Protected area in Pará, Brazil

The Mãe Grande de Curuçá Extractive Reserve (Reserva Extrativista Mãe Grande de Curuçá) is a coastal marine extractive reserve in the state of Pará, Brazil.

==Location==

Conservation units northeast of Belém
8. Mãe Grande de Curuçá Extractive Reserve

The Mãe Grande de Curuçá Extractive Reserve is in the municipality of Curuçá, Pará.
It has an area of 37062 ha.
The Curuçá River flows through the reserve from south to north, emptying into the Atlantic Ocean.
It is joined from the left by the Furo Maripanema, an arm of the Mocajuba River.
The reserve adjoins the Mocapajuba Marine Extractive Reserve and São João da Ponta Extractive Reserve to the west, and the Cuinarana Marine Extractive Reserve and Mestre Lucindo Marine Extractive Reserve to the east.

The climate is humid tropical, with an average temperature of about 27 C.
The rainy season is from January to August.
The reserve contains typical mangrove, salt marsh and riparian vegetation.
Vegetation is mostly secondary, due to intense deforestation, with mangroves along the coasts.
The West Indian manatee (Trichechus manatus) is a protected species in the reserve.

==Economy==

As of 2007 the reserve was inhabited by about 3,000 families with about 6,000 fishermen in 50 small communities on islands, channels, rivers and beaches.
As of 2010 there were about 11,000 residents in total.
The main festival is the religious Feast of Saint Peter.

==History==

Curuçá was founded in 1775, but only became a city in 1895.
Some of the municipality was split off into separate municipalities in 1939, 1955 and 1991.
The Mãe Grande de Curuçá Extractive Reserve was created by federal decree on 13 December 2002.
It is classed as IUCN protected area category VI (protected area with sustainable use of natural resources).
The objective is to protect the livelihoods and culture of the traditional extractive population, and ensure the sustainable use of natural resources of the unit.
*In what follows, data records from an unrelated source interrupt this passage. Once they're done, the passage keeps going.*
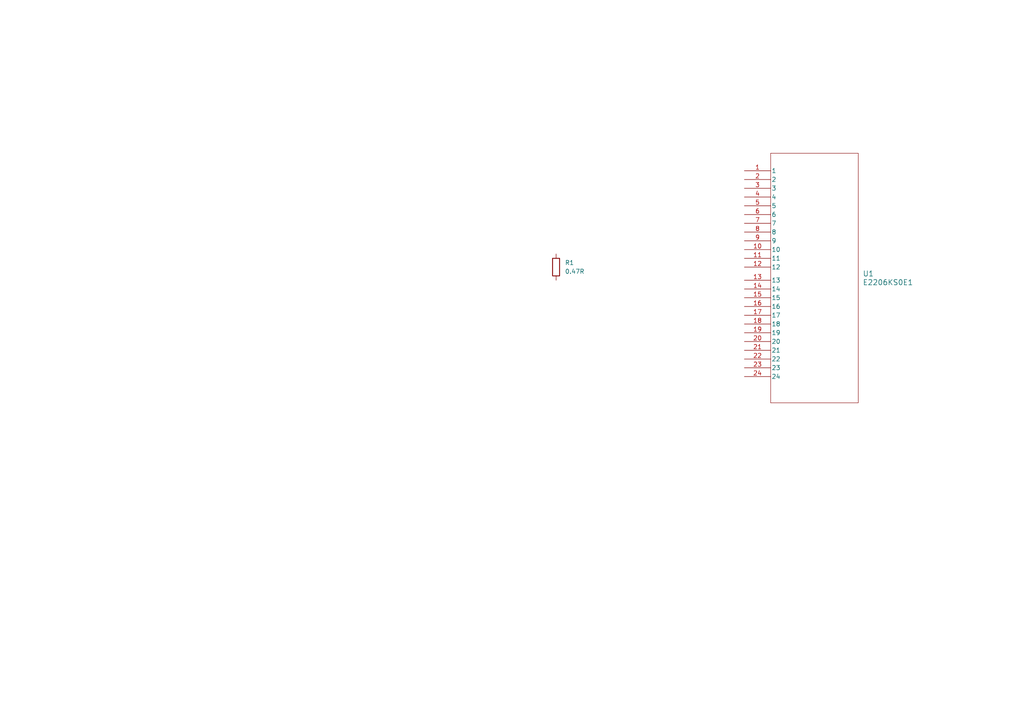
<source format=kicad_sch>
(kicad_sch
	(version 20250114)
	(generator "eeschema")
	(generator_version "9.0")
	(uuid "9c37534e-0246-46b3-81ad-6273e0189fcc")
	(paper "A4")
	
	(symbol
		(lib_id "rsx_misc:Graphic Display")
		(at 215.9 49.53 0)
		(unit 1)
		(exclude_from_sim no)
		(in_bom yes)
		(on_board yes)
		(dnp no)
		(fields_autoplaced yes)
		(uuid "3cd2e61f-d3df-436a-876d-3f652cacf796")
		(property "Reference" "U1"
			(at 250.19 79.3749 0)
			(effects
				(font
					(size 1.524 1.524)
				)
				(justify left)
			)
		)
		(property "Value" "E2206KS0E1"
			(at 250.19 81.9149 0)
			(effects
				(font
					(size 1.524 1.524)
				)
				(justify left)
			)
		)
		(property "Footprint" ""
			(at 215.9 49.53 0)
			(effects
				(font
					(size 1.27 1.27)
					(italic yes)
				)
				(hide yes)
			)
		)
		(property "Datasheet" ""
			(at 215.9 49.53 0)
			(effects
				(font
					(size 1.27 1.27)
					(italic yes)
				)
				(hide yes)
			)
		)
		(property "Description" "GRAPHIC DISPLAY TFT BLACK 2.06\""
			(at 215.9 49.53 0)
			(effects
				(font
					(size 1.27 1.27)
				)
				(hide yes)
			)
		)
		(property "dpn" "553-3758-ND"
			(at 215.9 49.53 0)
			(effects
				(font
					(size 1.27 1.27)
				)
				(hide yes)
			)
		)
		(property "Manufacturer" "Pervasive Displays"
			(at 215.9 49.53 0)
			(effects
				(font
					(size 1.27 1.27)
				)
				(hide yes)
			)
		)
		(property "Manufacture Product Number" "E2206KS0E1"
			(at 215.9 49.53 0)
			(effects
				(font
					(size 1.27 1.27)
				)
				(hide yes)
			)
		)
		(pin "3"
			(uuid "a60c0660-1806-4ed7-8b07-eabcd49c6d07")
		)
		(pin "7"
			(uuid "b10a2d32-5fda-49df-9f21-b364469925bc")
		)
		(pin "10"
			(uuid "5530063a-c190-4493-87c6-e0a1b94573ec")
		)
		(pin "11"
			(uuid "36173b3f-c00d-4493-bc9b-6a22e5c2e2bc")
		)
		(pin "12"
			(uuid "6a7b87e5-4714-4427-a7db-7d3573943dbb")
		)
		(pin "13"
			(uuid "f7516978-cd74-48c1-b1bb-fde21458beca")
		)
		(pin "14"
			(uuid "8916e2db-0252-4b16-b1ea-194b2b69be82")
		)
		(pin "15"
			(uuid "65bdd5c4-8926-4ef0-9978-1ebacfadbf8c")
		)
		(pin "16"
			(uuid "9b15a51b-0f21-47f0-a792-4532a83d81ad")
		)
		(pin "17"
			(uuid "7a1786b8-9a16-43fa-af31-a18253df4d74")
		)
		(pin "18"
			(uuid "659f3ed3-51e9-405f-b9f6-571230d1d9e6")
		)
		(pin "19"
			(uuid "8ecea9cf-d097-4827-8f53-ffd4a67ebdf9")
		)
		(pin "20"
			(uuid "aefe8144-6e4d-46b5-a053-e57547675b2d")
		)
		(pin "21"
			(uuid "769bf999-30f7-496d-bdfb-dac66c96b358")
		)
		(pin "22"
			(uuid "8bf13e86-5bbe-4fa4-8483-29092b255262")
		)
		(pin "23"
			(uuid "972aa1b1-a573-4b32-a386-d518c97391b9")
		)
		(pin "24"
			(uuid "ae01e24a-6369-43ce-be13-eefa02adfc52")
		)
		(pin "8"
			(uuid "83673fb1-ff9b-496e-9131-0a327a41e210")
		)
		(pin "4"
			(uuid "82bed42b-7adf-49b1-9347-407a189e5a5e")
		)
		(pin "5"
			(uuid "fc56a53b-0673-4c33-ba7f-6d9d3a623a08")
		)
		(pin "1"
			(uuid "4d7a2de5-eeee-461b-8414-454ae7809e38")
		)
		(pin "6"
			(uuid "caeccaf6-12e8-4b69-b35a-819f7cfa2c1b")
		)
		(pin "2"
			(uuid "71dc2810-0808-4227-b791-07e5bfd72b6d")
		)
		(pin "9"
			(uuid "5448cd12-eba5-45ff-8e6a-93ba4a6b67c6")
		)
		(instances
			(project ""
				(path "/9c37534e-0246-46b3-81ad-6273e0189fcc"
					(reference "U1")
					(unit 1)
				)
			)
		)
	)
	(symbol
		(lib_id "rsx_Resistors:0.47R")
		(at 161.29 77.47 0)
		(unit 1)
		(exclude_from_sim no)
		(in_bom yes)
		(on_board yes)
		(dnp no)
		(fields_autoplaced yes)
		(uuid "dd380737-f807-4553-a7b3-0ef81eefc519")
		(property "Reference" "R1"
			(at 163.83 76.1999 0)
			(effects
				(font
					(size 1.27 1.27)
				)
				(justify left)
			)
		)
		(property "Value" "0.47R"
			(at 163.83 78.7399 0)
			(effects
				(font
					(size 1.27 1.27)
				)
				(justify left)
			)
		)
		(property "Footprint" "rsx_resistors:R_1206_3216Metric"
			(at 159.512 77.47 90)
			(effects
				(font
					(size 1.27 1.27)
				)
				(hide yes)
			)
		)
		(property "Datasheet" "https://www.yageogroup.com/content/Resource%20Library/Datasheet/PYU-RL_GROUP_521_ROHS_L.pdf"
			(at 161.29 77.47 0)
			(effects
				(font
					(size 1.27 1.27)
				)
				(hide yes)
			)
		)
		(property "Description" "RES 0.47 OHM 1% 1/4W 1206"
			(at 161.29 77.47 0)
			(effects
				(font
					(size 1.27 1.27)
				)
				(hide yes)
			)
		)
		(property "MFR" "  YAGEO"
			(at 161.29 77.47 0)
			(effects
				(font
					(size 1.27 1.27)
				)
				(hide yes)
			)
		)
		(property "DPN" "311-.47LWCT-ND"
			(at 161.29 77.47 0)
			(effects
				(font
					(size 1.27 1.27)
				)
				(hide yes)
			)
		)
		(property "MPN" "RL1206FR-070R47L"
			(at 161.29 77.47 0)
			(effects
				(font
					(size 1.27 1.27)
				)
				(hide yes)
			)
		)
		(pin "1"
			(uuid "1eb3bd45-1a75-4c90-b49e-4739c1354ad1")
		)
		(pin "2"
			(uuid "37f1ba18-c542-4108-8360-accd865f12cb")
		)
		(instances
			(project ""
				(path "/9c37534e-0246-46b3-81ad-6273e0189fcc"
					(reference "R1")
					(unit 1)
				)
			)
		)
	)
	(sheet_instances
		(path "/"
			(page "1")
		)
	)
	(embedded_fonts no)
)

</source>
On 22 June 2005 the Instituto Nacional de Colonização e Reforma Agrária (INCRA: National Institute for Colonization and Agrarian Reform) recognised the reserve as meeting the needs of 1,600 families of small rural producers, who would qualify for PRONAF support.
The Brazilian Institute of Environment and Renewable Natural Resources (IBAMA) created the deliberative council on 9 March 2006 with the aim of helping to create and implement the management plan and to make the reserve a reality.
On 23 March 2010 responsibility was transferred to the Chico Mendes Institute for Biodiversity Conservation (ICMBio).
The same day ICMBio granted the right of use to the Users' Association of the reserve (Associação dos Usuários da Reserva Extrativista Mãe Grande de Curuçá - AUREMAG).